Speaking to Britain's Metro newspaper recently, the 99-race veteran and former team owner said that he could understand Hamilton's reasons for wanting to cut the ties that bound him to the team that nurtured him through the ranks and took him to a world title in only his second F1 season, but insisted that, even without taking Mercedes' mercurial form into account, McLaren would offer a more stable home.

"It's a risk," the Scot claimed, "McLaren are in the business of F1, [while] major carmakers come and go. There's a risk [that], if the Silver Arrows are not successful, it's just a five-minute board decision [to cancel the programme]."
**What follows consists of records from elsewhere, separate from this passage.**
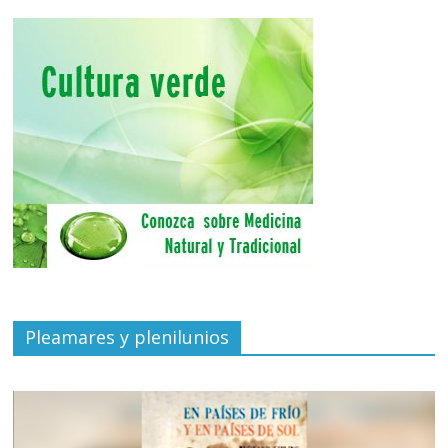
Pleamares y plenilunios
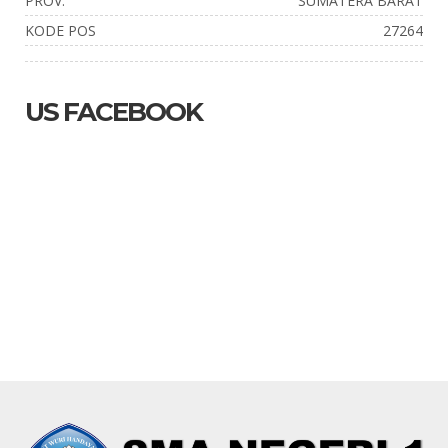
PROV.
SUMATERA BARAT
KODE POS
27264
US FACEBOOK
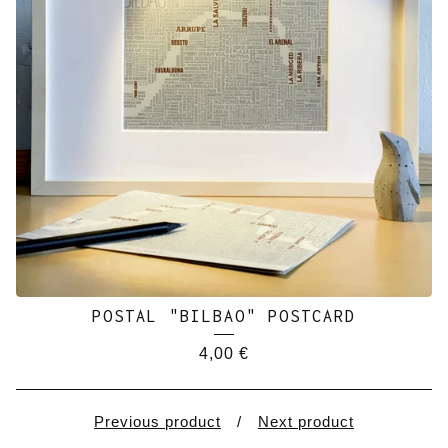
POSTAL "BILBAO" POSTCARD
4,00
€
Previous product
Next product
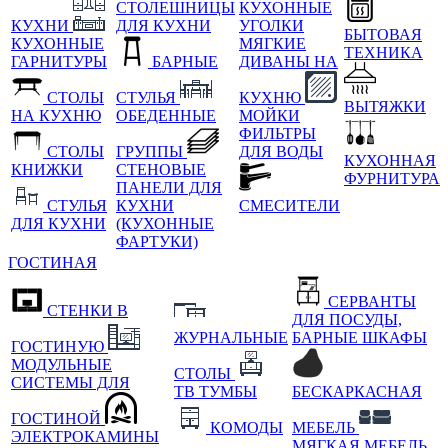
СТОЛЕШНИЦЫ
КУХОННЫЕ
КУХНИ
ДЛЯ КУХНИ
УГОЛКИ
БЫТОВАЯ
КУХОННЫЕ
МЯГКИЕ
ТЕХНИКА
ГАРНИТУРЫ
БАРНЫЕ
ДИВАНЫ НА
СТОЛЫ
СТУЛЬЯ
КУХНЮ
ВЫТЯЖКИ
НА КУХНЮ
ОБЕДЕННЫЕ
МОЙКИ
ФИЛЬТРЫ
СТОЛЫ
ГРУППЫ
ДЛЯ ВОДЫ
КУХОННАЯ
КНИЖКИ
СТЕНОВЫЕ
ФУРНИТУРА
ПАНЕЛИ ДЛЯ
СТУЛЬЯ
КУХНИ
СМЕСИТЕЛИ
ДЛЯ КУХНИ
(КУХОННЫЕ
ФАРТУКИ)
ГОСТИНАЯ
СЕРВАНТЫ
СТЕНКИ В
ДЛЯ ПОСУДЫ,
ЖУРНАЛЬНЫЕ
БАРНЫЕ ШКАФЫ
ГОСТИНУЮ
МОДУЛЬНЫЕ
СТОЛЫ
СИСТЕМЫ ДЛЯ
ТВ ТУМБЫ
БЕСКАРКАСНАЯ
ГОСТИНОЙ
КОМОДЫ
МЕБЕЛЬ
ЭЛЕКТРОКАМИНЫ
МЯГКАЯ МЕБЕЛЬ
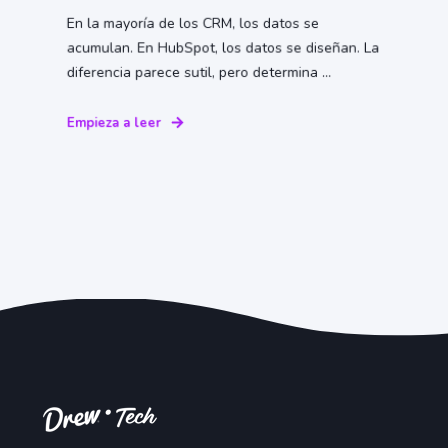
En la mayoría de los CRM, los datos se
acumulan. En HubSpot, los datos se diseñan. La
diferencia parece sutil, pero determina ...
Empieza a leer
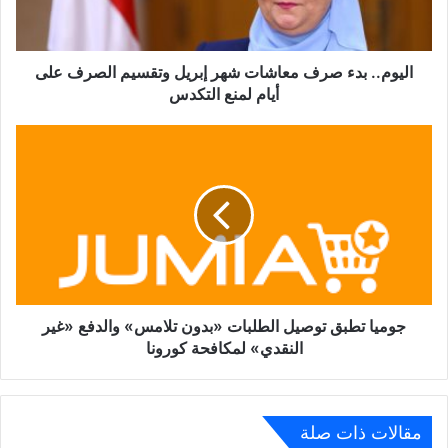
وتقسيم
الصرف
على
أيام
اليوم.. بدء صرف معاشات شهر إبريل وتقسيم الصرف على
لمنع
أيام لمنع التكدس
التكدس
جوميا
تطبق
توصيل
الطلبات
«بدون
تلامس»
والدفع
«غير
النقدي»
لمكافحة
جوميا تطبق توصيل الطلبات «بدون تلامس» والدفع «غير
كورونا
النقدي» لمكافحة كورونا
مقالات ذات صلة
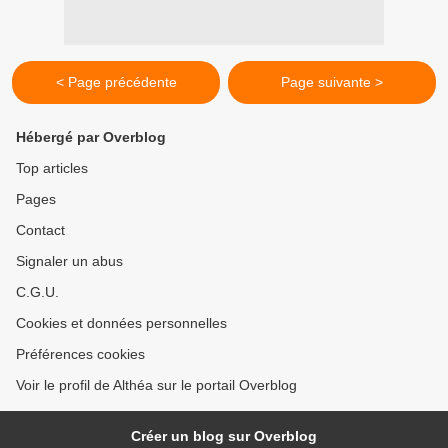
< Page précédente
Page suivante >
Hébergé par Overblog
Top articles
Pages
Contact
Signaler un abus
C.G.U.
Cookies et données personnelles
Préférences cookies
Voir le profil de Althéa sur le portail Overblog
Créer un blog sur Overblog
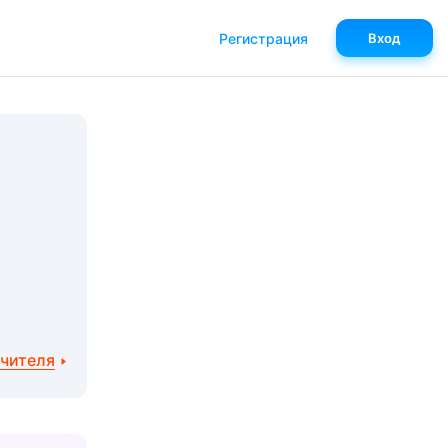
Регистрация
Вход
учителя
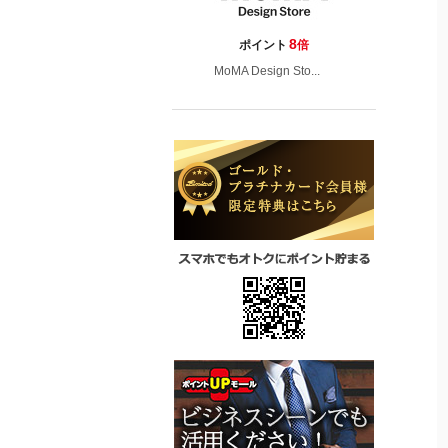
8
ポイント
倍
MoMA Design Sto...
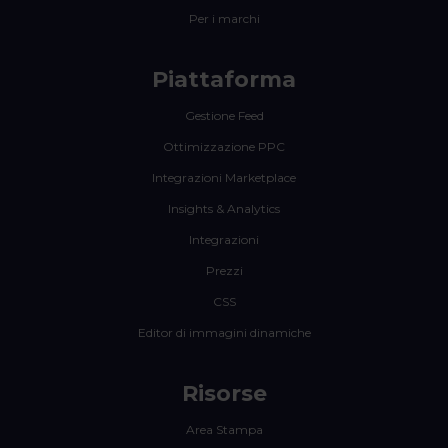
Per i marchi
Piattaforma
Gestione Feed
Ottimizzazione PPC
Integrazioni Marketplace
Insights & Analytics
Integrazioni
Prezzi
CSS
Editor di immagini dinamiche
Risorse
Area Stampa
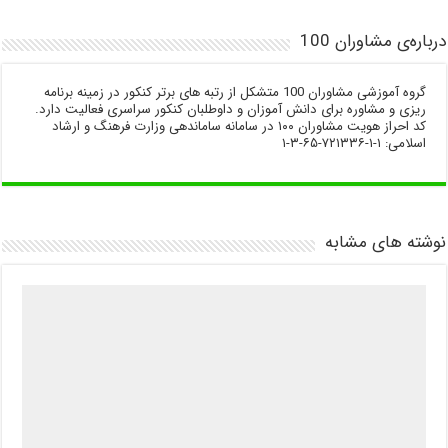
درباره‌ی مشاوران 100
گروه آموزشی مشاوران 100 متشکل از رتبه های برتر کنکور در زمینه برنامه
ریزی و مشاوره برای دانش آموزان و داوطلبان کنکور سراسری فعالیت دارد.
کد احراز هویت مشاوران ۱۰۰ در سامانه ساماندهی وزارت فرهنگ و ارشاد
اسلامی: ۱-۱-۷۲۱۳۳۶-۶۵-۳-۱
نوشته های مشابه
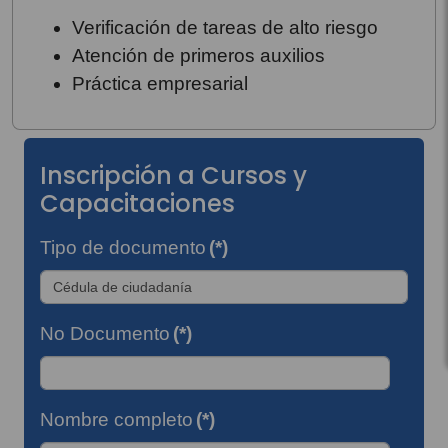
Verificación de tareas de alto riesgo
Atención de primeros auxilios
Práctica empresarial
Inscripción a Cursos y
Capacitaciones
Tipo de documento
(*)
No Documento
(*)
Nombre completo
(*)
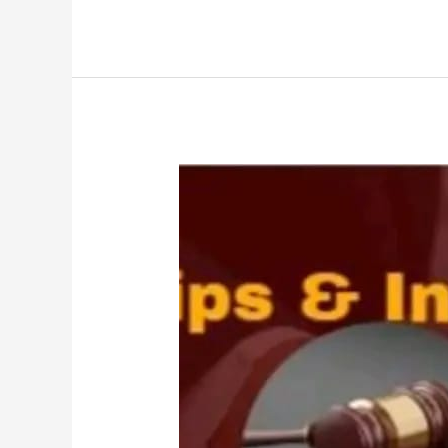
Sengketa
Tanah-
Law
Firm
Dr.iur.
Liona
N.
Supriatna,
SH,
M.Hum.
–
Andri
Marpaung,
SH,
MH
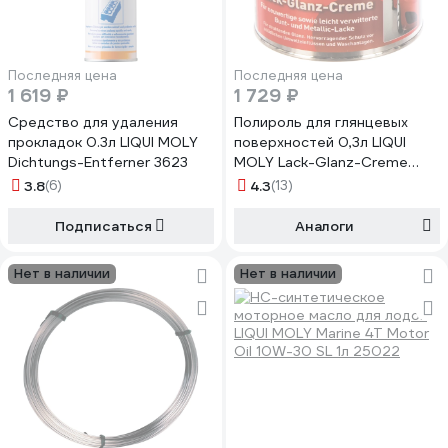
Последняя цена
Последняя цена
1 619 ₽
1 729 ₽
Средство для удаления
Полироль для глянцевых
прокладок 0.3л LIQUI MOLY
поверхностей 0,3л LIQUI
Dichtungs-Entferner 3623
MOLY Lack-Glanz-Creme
1532
3.8
(6)
4.3
(13)
Подписаться
Аналоги
Нет в наличии
Нет в наличии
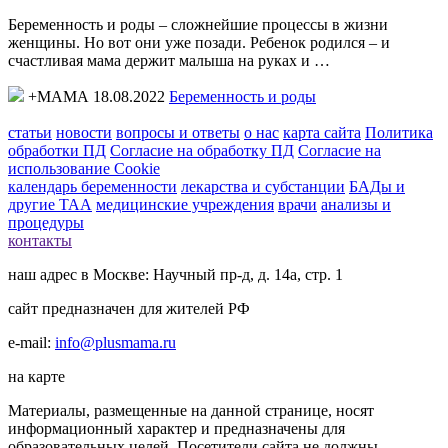
Беременность и роды – сложнейшие процессы в жизни
женщины. Но вот они уже позади. Ребенок родился – и
счастливая мама держит малыша на руках и …
+МАМА 18.08.2022
Беременность и роды
статьи
новости
вопросы и ответы
о нас
карта сайта
Политика
обработки ПД
Согласие на обработку ПД
Согласие на
использование Cookie
календарь беременности
лекарства и субстанции
БАДы и
другие ТАА
медицинские учреждения
врачи
анализы и
процедуры
контакты
наш адрес в Москве: Научный пр-д, д. 14а, стр. 1
сайт предназначен для жителей РФ
e-mail:
info@plusmama.ru
на карте
Материалы, размещенные на данной странице, носят
информационный характер и предназначены для
образовательных целей. Посетители сайта не должны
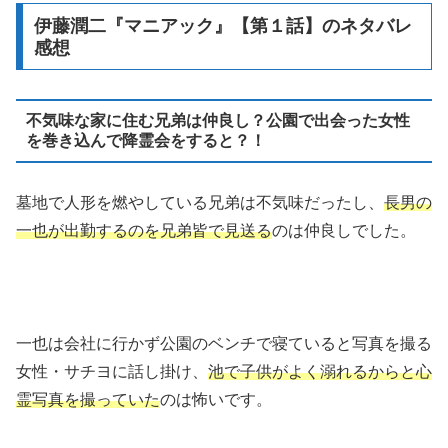
伊藤潤二『マニアック』【第１話】のネタバレ
感想
不気味な家に住む兄弟は仲良し？公園で出会った女性
を巻き込んで降霊会をすると？！
墓地で人形を燃やしている兄弟は不気味だったし、
長男の
一也が出勤するのを兄弟皆で見送る
のは仲良しでした。
一也は会社に行かず公園のベンチで寝ていると写真を撮る
女性・サチヨに話し掛け、
池で子供がよく溺れるからと心
霊写真を撮っていた
のは怖いです。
Protracted wrangling over a contract extension at McLaren hinted at discontent between team and driver, with issues such as keeping his trophies among Hamilton's gripes with his current deal, and Stewart admits he can see why the Briton may have wanted a change of scenery.

"Maybe it's a risk worth taking, and I do understand Lewis' psyche," he conceded, "There's an element of him wanting to grow up, he's no longer a little boy in karting. In some areas, he felt that's how he was treated [at McLaren]. It's an emotional decision - but it may not prove to be the right one."

Despite Stewart's doubts, and Mercedes' 2012 season spiralling into disappointment after Nico Rosberg's win in China, another British world champion sees no reason why Hamilton cannot be a success at Brackley.

"When I went to another team [after Williams], I was seen as a leader, so maybe it's easier to take on that role once they're looking to you to give them some direction," he told Britain's Autosport magazine, "Lewis might learn that, he might find that in himself. We don't know but, put in that situation, he might find it."

Hill also included Hamilton, who succeeded him as Britain's 'last' world champion when he triumphed in 2008, among the potential winners this season, along with the most recent British champion, former McLaren team-mate Jenson Button.

"In the old days, there was only ever one team worth driving for, so you had the two best guys in the same team fighting over attention," he noted, "Now you have more than one team [capable of winning] - Jenson Button's got McLaren, Lewis has got Mercedes, Fernando's got Ferrari, Sebastian Vettel's got Red Bull, and Kimi Raikkonen's got Lotus. The reality of the situation is that any of them could win."

Hamilton joins Rosberg in the 2013 Mercedes line-up following the retirement of seven-time world champion Michael Schumacher. The German veteran spared the team's blushes when he scored on his final appearance at Interlagos, preventing it from going pointless through the final six races of 2012. Hamilton has already been to Mercedes' Brackley base to meet his new engineering team and get acquainted with the squad's simulator, but won't be allowed to climb aboard one of its cars until testing starts in February.